Les êtres humains sont incapables d’être honnêtes avec eux-mêmes sur ce qui les concerne, ils ne savent pas parler d’eux sans embellir le tableau. Ce sont de tels êtres humains que dépeint le scénario — du genre à ne pas pouvoir vivre sans entretenir des mensonges qui les font se sentir meilleurs qu’ils ne sont en réalité. Ce qui montre que ce besoin condamnable de flatter le mensonge perdure par-delà la mort, c’est que même le fantôme du personnage mort, quand il parle aux vivants par le truchement d’un médium, ne peut pas non plus renoncer à mentir.
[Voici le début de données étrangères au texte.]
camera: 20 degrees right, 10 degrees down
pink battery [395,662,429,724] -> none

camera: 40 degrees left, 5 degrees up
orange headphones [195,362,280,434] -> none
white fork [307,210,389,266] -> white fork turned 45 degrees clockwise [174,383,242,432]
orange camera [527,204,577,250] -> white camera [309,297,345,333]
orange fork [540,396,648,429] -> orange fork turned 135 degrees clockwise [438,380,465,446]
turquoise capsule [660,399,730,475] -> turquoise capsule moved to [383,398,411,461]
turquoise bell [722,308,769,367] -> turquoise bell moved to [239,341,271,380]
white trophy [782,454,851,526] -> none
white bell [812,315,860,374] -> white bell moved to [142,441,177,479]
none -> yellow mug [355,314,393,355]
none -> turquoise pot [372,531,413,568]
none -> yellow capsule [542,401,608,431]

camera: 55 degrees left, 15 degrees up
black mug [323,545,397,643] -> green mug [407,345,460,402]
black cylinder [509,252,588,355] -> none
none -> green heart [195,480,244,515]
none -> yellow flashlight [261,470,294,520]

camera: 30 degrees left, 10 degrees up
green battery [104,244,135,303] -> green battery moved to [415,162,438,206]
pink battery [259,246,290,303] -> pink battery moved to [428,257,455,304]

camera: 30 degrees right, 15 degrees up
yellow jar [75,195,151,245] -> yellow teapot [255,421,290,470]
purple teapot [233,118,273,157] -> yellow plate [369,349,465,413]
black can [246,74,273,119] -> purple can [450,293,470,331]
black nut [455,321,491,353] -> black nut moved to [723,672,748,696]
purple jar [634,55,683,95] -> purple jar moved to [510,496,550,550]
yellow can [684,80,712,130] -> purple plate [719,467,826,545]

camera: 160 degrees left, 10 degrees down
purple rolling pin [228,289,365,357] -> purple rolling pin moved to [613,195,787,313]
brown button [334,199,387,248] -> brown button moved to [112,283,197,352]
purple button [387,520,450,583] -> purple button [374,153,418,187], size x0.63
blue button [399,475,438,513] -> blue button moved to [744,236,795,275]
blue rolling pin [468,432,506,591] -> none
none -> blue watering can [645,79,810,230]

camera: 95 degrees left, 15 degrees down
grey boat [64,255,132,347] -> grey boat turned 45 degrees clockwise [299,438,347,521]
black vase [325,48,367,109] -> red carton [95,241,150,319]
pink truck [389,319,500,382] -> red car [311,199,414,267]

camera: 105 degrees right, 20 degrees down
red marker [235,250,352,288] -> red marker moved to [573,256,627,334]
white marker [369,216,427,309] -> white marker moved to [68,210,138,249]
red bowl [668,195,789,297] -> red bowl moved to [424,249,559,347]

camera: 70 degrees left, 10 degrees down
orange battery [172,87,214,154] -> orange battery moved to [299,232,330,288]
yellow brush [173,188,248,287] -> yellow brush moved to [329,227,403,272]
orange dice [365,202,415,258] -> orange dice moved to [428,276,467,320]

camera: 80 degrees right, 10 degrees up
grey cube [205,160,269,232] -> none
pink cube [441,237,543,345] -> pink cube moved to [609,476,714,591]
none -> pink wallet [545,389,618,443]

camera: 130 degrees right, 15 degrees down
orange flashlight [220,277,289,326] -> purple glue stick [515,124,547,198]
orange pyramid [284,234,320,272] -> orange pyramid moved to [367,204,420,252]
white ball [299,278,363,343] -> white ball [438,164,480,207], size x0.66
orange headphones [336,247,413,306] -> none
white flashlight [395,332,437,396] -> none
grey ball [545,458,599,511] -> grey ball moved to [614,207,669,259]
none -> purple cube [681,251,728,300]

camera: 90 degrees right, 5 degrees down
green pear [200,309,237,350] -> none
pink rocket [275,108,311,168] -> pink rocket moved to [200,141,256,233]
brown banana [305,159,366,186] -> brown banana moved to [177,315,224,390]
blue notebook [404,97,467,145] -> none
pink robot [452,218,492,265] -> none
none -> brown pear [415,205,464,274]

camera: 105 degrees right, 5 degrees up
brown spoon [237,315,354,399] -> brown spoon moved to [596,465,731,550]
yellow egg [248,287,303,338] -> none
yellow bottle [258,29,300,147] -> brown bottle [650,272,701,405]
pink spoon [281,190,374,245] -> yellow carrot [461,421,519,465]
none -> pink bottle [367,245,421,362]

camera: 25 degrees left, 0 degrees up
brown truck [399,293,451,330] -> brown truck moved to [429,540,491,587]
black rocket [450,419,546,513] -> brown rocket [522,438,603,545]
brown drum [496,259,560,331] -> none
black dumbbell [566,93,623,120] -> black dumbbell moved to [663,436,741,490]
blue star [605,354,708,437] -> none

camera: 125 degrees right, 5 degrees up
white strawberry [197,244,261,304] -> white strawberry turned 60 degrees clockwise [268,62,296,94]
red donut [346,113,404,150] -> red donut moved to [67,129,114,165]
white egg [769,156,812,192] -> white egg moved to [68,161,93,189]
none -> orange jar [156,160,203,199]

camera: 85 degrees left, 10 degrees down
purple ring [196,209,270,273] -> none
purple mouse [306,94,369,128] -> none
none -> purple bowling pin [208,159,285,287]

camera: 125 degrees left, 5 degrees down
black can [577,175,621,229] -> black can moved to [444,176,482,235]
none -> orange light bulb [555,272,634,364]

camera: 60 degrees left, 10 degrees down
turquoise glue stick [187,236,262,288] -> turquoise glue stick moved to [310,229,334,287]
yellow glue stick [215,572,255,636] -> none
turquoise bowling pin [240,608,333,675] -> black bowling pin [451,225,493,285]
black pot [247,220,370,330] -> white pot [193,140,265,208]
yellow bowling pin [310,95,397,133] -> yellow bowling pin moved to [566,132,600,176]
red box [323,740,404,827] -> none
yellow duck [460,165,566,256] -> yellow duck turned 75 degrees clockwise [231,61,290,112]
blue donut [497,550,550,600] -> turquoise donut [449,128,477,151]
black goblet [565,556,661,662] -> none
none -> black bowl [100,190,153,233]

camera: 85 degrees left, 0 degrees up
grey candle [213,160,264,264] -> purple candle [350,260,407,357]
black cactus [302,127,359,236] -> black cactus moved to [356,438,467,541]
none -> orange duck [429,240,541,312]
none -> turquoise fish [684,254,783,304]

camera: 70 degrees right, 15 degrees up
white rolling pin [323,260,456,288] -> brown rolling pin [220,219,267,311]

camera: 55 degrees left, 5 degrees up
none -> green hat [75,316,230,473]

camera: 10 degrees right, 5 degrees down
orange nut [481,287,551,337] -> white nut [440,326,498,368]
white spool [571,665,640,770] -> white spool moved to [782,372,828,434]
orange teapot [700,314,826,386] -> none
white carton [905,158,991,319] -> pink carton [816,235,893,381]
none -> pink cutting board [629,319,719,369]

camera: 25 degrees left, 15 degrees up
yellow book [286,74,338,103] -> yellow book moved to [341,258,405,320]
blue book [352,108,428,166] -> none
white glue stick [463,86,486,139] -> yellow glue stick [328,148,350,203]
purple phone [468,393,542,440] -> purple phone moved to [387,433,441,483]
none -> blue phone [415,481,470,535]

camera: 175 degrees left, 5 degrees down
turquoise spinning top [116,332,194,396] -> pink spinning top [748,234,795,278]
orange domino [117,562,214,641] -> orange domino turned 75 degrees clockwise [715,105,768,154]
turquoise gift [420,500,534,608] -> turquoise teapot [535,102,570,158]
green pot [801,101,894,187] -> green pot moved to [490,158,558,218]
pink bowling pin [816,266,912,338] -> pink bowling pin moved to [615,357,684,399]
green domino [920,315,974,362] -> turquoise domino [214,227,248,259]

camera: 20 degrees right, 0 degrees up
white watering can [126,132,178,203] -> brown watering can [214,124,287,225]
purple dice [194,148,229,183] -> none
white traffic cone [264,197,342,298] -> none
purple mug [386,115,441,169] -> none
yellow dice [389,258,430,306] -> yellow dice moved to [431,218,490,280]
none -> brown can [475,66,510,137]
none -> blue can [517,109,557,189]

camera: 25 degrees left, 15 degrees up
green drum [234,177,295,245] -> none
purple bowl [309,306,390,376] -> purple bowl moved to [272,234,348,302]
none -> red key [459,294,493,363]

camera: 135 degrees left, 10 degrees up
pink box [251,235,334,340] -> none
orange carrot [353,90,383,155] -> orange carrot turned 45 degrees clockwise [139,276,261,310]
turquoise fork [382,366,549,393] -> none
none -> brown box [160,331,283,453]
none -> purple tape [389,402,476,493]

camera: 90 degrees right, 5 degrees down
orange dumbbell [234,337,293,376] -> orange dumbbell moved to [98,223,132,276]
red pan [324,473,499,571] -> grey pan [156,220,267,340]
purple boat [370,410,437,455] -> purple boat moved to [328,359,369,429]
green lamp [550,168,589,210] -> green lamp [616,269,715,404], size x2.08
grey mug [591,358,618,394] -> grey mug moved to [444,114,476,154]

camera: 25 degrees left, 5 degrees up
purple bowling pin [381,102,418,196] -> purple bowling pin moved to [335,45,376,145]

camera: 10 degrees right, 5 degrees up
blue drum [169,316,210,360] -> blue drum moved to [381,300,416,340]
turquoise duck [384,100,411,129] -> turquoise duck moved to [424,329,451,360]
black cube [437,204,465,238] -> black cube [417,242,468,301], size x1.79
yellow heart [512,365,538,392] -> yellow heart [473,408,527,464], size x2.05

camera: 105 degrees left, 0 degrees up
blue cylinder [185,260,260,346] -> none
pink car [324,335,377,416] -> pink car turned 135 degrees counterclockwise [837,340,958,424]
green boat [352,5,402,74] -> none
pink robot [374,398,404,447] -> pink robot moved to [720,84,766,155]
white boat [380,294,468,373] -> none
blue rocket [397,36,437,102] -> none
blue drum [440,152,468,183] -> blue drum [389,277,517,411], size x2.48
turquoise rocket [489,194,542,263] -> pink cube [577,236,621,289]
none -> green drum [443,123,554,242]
L’égocentrisme est une faute que l’être humain porte avec lui depuis sa naissance ; c’est la plus difficile à amender. Le film est comme une étrange peinture sur rouleau que l’ego humain a déroulée et qu’il exhibe. Vous dites que vous ne comprenez rien à ce scénario, mais c’est le cœur humain, lui-même, qui reste incompréhensible. Si vous réfléchissez bien à cette impossibilité de comprendre quelque chose à la psychologie humaine, et si vous relisez le script une fois encore, je pense que vous saisirez de quoi il parle.   Akira Kurosawa, Comme une autobiographie, Paris, 1995, Petite Bibliothèque des Cahiers du cinéma.